## What is expected:
When you reach the line containing "M 1885,38 L 1888,1" in the entries below, start writing out each line exactly, and stop after the line containing "M 465,1 C 478,55".

## Data section:
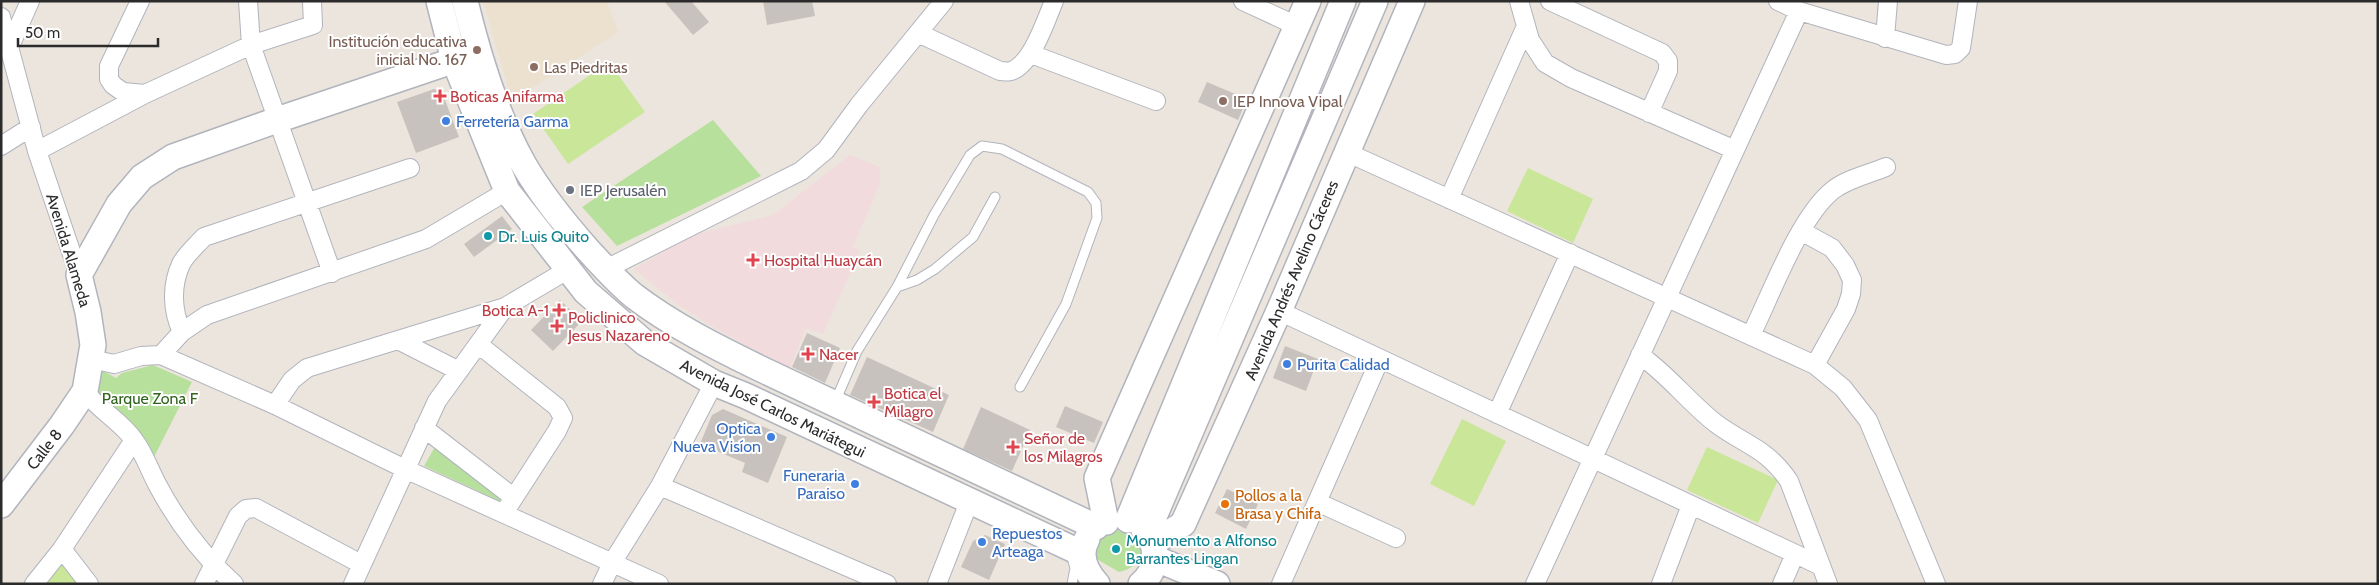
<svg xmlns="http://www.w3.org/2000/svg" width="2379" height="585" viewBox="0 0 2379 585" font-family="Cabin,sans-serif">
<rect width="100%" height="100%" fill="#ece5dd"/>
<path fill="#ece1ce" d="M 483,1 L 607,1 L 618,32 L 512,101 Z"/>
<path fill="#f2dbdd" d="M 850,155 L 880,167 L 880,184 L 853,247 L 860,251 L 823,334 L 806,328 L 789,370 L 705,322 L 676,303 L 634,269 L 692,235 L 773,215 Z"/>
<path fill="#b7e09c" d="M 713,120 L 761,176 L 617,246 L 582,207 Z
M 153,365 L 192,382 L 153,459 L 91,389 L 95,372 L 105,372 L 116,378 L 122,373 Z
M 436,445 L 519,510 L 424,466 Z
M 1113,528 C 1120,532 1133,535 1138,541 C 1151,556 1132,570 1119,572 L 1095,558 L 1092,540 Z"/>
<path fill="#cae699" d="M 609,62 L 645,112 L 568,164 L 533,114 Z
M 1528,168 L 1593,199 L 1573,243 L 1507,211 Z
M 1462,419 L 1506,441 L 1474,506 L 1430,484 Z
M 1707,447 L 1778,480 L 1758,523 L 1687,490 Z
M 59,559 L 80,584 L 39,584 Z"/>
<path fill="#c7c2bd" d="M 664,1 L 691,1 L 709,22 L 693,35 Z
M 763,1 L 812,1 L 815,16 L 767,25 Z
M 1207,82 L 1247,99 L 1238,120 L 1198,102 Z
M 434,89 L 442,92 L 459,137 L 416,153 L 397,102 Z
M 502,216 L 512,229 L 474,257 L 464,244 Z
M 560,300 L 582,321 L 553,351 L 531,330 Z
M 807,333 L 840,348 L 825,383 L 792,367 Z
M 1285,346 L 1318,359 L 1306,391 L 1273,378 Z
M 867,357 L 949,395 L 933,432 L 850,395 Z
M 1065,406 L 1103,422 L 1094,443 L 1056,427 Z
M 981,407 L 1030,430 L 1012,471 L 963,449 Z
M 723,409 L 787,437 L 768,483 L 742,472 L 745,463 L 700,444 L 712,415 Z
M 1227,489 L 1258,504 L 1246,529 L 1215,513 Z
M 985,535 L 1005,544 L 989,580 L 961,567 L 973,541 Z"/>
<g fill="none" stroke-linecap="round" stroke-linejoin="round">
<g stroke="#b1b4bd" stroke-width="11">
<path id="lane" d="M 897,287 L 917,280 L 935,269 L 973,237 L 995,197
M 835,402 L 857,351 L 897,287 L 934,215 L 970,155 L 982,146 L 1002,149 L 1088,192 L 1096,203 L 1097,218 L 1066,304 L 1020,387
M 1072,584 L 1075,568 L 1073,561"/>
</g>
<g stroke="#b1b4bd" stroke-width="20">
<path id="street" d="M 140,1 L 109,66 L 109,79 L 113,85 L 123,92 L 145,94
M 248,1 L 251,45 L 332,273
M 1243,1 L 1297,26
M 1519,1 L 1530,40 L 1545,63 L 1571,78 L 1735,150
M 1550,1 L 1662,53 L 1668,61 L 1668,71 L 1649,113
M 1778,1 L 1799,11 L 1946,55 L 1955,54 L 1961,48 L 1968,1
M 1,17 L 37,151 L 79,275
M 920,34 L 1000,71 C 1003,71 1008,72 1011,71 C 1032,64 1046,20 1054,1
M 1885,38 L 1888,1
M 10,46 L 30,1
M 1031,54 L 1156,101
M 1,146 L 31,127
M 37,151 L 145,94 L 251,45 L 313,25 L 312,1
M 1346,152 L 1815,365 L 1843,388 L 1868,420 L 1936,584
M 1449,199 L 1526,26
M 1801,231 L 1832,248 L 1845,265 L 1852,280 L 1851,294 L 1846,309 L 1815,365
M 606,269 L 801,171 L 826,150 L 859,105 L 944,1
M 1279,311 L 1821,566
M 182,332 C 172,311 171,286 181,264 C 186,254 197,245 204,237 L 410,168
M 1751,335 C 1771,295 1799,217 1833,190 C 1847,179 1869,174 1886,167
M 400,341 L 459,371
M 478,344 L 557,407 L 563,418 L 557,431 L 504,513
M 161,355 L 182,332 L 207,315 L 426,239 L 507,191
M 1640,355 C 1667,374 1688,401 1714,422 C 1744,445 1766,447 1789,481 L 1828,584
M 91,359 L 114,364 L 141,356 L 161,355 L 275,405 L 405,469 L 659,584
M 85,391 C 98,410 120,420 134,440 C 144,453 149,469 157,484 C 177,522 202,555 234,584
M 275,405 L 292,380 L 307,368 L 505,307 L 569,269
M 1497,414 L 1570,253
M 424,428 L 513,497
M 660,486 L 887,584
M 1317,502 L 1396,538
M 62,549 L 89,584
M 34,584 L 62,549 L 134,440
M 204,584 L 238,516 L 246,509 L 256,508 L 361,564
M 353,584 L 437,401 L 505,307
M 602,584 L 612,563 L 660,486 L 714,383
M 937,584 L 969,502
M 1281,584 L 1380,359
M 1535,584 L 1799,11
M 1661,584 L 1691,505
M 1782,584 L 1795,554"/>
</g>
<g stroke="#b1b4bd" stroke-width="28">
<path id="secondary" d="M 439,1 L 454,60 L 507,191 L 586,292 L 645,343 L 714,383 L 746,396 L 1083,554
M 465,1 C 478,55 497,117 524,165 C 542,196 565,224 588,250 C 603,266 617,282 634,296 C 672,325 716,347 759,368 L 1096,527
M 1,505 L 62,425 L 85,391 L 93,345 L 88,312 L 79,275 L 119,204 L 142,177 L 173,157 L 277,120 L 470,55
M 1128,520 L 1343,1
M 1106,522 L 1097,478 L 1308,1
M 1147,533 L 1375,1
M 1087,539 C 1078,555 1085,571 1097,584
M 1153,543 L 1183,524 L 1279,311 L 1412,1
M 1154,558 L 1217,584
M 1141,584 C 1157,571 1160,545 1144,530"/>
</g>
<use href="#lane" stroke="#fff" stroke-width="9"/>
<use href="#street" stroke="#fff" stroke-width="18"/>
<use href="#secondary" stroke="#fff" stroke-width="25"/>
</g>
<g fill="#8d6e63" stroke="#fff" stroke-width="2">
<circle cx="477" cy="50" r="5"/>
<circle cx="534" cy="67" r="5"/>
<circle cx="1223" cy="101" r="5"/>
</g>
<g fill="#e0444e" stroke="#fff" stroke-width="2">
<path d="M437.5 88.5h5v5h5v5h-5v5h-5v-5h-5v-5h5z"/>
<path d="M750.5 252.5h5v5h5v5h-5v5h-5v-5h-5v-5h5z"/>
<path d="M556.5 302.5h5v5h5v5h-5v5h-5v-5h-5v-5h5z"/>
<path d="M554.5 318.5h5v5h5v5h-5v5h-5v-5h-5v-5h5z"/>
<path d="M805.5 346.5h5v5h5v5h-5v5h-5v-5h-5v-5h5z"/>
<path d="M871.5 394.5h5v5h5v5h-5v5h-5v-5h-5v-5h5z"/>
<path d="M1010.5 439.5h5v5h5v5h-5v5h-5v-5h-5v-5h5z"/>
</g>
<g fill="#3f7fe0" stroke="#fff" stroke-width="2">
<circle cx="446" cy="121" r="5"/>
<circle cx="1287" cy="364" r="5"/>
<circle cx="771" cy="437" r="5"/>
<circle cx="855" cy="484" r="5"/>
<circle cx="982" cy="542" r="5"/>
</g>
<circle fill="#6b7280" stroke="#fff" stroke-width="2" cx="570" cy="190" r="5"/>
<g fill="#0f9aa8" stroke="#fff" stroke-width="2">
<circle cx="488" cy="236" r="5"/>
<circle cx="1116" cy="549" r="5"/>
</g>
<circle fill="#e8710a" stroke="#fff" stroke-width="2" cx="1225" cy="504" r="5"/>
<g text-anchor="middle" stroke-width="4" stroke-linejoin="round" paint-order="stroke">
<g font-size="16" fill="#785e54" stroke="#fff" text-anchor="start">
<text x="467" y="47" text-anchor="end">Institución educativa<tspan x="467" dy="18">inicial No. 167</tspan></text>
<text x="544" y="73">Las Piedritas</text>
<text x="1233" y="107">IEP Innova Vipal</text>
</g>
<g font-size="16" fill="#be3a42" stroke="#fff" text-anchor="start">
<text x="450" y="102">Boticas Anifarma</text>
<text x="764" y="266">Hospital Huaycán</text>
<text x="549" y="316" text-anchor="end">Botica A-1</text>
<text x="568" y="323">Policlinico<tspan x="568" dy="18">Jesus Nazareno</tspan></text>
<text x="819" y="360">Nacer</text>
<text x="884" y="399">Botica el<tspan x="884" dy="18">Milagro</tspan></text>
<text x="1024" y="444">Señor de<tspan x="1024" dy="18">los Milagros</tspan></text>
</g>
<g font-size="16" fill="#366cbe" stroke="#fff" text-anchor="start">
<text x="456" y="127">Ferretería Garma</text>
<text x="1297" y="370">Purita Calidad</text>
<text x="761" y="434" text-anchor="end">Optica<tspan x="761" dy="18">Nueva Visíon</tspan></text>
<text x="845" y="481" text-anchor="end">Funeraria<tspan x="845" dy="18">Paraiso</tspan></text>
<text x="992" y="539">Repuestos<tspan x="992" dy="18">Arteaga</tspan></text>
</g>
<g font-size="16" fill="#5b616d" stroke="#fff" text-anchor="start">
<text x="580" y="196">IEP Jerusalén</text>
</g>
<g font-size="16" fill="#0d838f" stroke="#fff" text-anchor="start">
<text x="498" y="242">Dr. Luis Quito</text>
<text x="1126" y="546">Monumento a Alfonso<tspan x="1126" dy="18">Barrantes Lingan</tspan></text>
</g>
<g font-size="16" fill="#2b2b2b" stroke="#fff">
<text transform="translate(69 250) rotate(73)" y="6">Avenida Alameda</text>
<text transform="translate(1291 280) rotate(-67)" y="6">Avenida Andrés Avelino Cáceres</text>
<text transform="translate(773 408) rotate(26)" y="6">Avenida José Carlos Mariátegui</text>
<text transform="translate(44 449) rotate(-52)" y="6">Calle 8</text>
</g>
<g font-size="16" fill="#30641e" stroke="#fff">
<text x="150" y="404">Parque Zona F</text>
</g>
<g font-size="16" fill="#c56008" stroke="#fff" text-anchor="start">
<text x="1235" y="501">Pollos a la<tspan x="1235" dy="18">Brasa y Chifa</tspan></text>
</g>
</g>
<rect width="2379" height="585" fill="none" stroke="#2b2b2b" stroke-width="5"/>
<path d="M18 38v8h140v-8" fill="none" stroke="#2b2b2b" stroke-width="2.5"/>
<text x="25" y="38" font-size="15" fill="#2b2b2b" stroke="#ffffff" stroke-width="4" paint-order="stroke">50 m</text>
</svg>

---

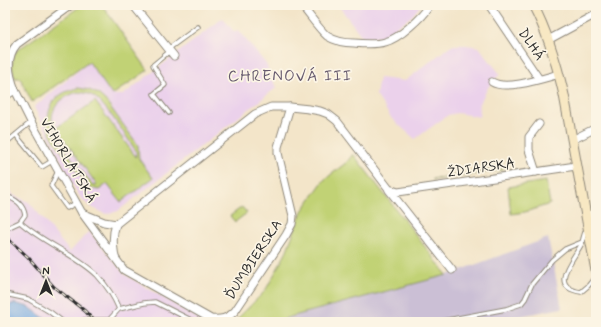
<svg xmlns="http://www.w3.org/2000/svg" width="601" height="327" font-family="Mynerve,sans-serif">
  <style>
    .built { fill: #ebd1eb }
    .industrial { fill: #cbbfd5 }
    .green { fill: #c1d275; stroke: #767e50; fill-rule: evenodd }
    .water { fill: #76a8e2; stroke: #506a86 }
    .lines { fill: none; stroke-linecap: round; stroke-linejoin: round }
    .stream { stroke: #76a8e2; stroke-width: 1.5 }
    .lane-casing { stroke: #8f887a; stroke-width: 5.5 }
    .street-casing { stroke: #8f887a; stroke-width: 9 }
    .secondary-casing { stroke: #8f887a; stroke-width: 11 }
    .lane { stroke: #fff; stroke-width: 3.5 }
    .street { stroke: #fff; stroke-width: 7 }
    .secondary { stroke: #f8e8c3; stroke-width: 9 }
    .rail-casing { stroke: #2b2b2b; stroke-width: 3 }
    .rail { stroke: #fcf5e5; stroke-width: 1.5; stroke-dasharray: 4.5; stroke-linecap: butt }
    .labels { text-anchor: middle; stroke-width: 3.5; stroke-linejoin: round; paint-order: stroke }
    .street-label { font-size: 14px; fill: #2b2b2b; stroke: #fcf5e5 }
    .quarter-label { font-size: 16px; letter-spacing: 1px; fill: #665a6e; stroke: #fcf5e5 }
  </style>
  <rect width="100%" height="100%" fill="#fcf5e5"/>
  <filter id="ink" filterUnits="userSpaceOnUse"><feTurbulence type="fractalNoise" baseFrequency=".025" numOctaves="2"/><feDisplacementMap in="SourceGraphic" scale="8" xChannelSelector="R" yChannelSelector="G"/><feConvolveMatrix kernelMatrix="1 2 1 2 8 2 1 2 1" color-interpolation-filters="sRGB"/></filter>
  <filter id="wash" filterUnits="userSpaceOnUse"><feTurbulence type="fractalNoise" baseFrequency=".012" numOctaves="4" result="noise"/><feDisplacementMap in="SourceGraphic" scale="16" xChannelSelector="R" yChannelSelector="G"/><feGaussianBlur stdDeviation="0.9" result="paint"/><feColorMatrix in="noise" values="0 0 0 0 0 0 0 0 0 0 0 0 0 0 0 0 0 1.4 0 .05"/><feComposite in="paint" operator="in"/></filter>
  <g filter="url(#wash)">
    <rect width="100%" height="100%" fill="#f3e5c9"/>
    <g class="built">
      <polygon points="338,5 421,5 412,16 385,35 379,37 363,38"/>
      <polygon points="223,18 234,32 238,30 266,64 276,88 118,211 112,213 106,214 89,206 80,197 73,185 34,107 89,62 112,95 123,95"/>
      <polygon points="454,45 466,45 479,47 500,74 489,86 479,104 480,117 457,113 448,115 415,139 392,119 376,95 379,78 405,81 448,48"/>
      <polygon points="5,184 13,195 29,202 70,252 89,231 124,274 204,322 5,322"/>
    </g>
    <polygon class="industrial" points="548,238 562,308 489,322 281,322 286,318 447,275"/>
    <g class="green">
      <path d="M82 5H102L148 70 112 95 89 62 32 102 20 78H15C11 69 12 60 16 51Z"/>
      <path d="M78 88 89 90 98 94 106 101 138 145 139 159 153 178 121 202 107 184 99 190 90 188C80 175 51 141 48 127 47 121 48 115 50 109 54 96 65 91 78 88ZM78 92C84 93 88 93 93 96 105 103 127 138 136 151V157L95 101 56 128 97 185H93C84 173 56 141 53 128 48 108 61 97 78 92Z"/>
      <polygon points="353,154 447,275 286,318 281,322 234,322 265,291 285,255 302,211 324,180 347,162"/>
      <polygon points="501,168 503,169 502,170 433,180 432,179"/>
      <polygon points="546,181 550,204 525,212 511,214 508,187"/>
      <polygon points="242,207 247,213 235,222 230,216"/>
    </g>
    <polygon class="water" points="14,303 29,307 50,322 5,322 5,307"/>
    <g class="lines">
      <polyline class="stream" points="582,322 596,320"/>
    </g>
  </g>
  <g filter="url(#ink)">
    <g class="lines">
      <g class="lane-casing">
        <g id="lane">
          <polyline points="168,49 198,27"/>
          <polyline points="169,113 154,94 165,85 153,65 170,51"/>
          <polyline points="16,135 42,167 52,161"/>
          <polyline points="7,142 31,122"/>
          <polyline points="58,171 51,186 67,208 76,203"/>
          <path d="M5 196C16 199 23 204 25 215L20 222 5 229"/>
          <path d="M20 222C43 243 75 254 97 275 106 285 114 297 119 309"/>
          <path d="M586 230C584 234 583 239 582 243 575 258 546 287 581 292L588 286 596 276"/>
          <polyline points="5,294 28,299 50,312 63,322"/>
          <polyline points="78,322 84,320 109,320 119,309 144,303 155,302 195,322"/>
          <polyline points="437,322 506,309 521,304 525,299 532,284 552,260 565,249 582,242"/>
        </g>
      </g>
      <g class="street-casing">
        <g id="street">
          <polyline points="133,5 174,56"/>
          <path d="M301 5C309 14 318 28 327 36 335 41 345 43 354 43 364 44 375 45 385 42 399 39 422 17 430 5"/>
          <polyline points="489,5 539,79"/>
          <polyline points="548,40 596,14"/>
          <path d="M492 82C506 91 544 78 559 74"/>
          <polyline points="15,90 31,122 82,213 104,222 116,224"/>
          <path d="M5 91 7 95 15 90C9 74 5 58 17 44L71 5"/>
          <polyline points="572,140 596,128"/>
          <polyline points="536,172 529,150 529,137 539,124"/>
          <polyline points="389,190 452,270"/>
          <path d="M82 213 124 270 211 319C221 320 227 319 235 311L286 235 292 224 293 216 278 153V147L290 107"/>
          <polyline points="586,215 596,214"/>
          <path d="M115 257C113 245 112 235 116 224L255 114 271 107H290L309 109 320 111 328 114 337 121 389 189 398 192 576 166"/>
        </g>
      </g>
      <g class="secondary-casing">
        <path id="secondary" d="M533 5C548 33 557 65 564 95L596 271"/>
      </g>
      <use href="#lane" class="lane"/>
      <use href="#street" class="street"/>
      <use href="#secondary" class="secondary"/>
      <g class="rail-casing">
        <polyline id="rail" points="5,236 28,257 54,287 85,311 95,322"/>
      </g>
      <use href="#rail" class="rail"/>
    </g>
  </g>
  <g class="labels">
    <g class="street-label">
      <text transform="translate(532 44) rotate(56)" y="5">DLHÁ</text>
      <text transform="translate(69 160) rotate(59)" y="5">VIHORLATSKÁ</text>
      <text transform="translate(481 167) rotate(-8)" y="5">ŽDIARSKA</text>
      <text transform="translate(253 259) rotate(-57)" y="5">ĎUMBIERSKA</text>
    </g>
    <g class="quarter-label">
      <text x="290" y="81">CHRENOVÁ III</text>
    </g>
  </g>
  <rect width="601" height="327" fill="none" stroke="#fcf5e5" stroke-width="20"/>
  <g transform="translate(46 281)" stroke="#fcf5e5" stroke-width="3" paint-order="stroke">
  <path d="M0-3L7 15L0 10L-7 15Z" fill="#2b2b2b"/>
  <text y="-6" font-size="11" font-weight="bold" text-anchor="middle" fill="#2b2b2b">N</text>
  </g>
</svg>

## Answer below:
M 1885,38 L 1888,1
M 10,46 L 30,1
M 1031,54 L 1156,101
M 1,146 L 31,127
M 37,151 L 145,94 L 251,45 L 313,25 L 312,1
M 1346,152 L 1815,365 L 1843,388 L 1868,420 L 1936,584
M 1449,199 L 1526,26
M 1801,231 L 1832,248 L 1845,265 L 1852,280 L 1851,294 L 1846,309 L 1815,365
M 606,269 L 801,171 L 826,150 L 859,105 L 944,1
M 1279,311 L 1821,566
M 182,332 C 172,311 171,286 181,264 C 186,254 197,245 204,237 L 410,168
M 1751,335 C 1771,295 1799,217 1833,190 C 1847,179 1869,174 1886,167
M 400,341 L 459,371
M 478,344 L 557,407 L 563,418 L 557,431 L 504,513
M 161,355 L 182,332 L 207,315 L 426,239 L 507,191
M 1640,355 C 1667,374 1688,401 1714,422 C 1744,445 1766,447 1789,481 L 1828,584
M 91,359 L 114,364 L 141,356 L 161,355 L 275,405 L 405,469 L 659,584
M 85,391 C 98,410 120,420 134,440 C 144,453 149,469 157,484 C 177,522 202,555 234,584
M 275,405 L 292,380 L 307,368 L 505,307 L 569,269
M 1497,414 L 1570,253
M 424,428 L 513,497
M 660,486 L 887,584
M 1317,502 L 1396,538
M 62,549 L 89,584
M 34,584 L 62,549 L 134,440
M 204,584 L 238,516 L 246,509 L 256,508 L 361,564
M 353,584 L 437,401 L 505,307
M 602,584 L 612,563 L 660,486 L 714,383
M 937,584 L 969,502
M 1281,584 L 1380,359
M 1535,584 L 1799,11
M 1661,584 L 1691,505
M 1782,584 L 1795,554"/>
</g>
<g stroke="#b1b4bd" stroke-width="28">
<path id="secondary" d="M 439,1 L 454,60 L 507,191 L 586,292 L 645,343 L 714,383 L 746,396 L 1083,554
M 465,1 C 478,55 497,117 524,165 C 542,196 565,224 588,250 C 603,266 617,282 634,296 C 672,325 716,347 759,368 L 1096,527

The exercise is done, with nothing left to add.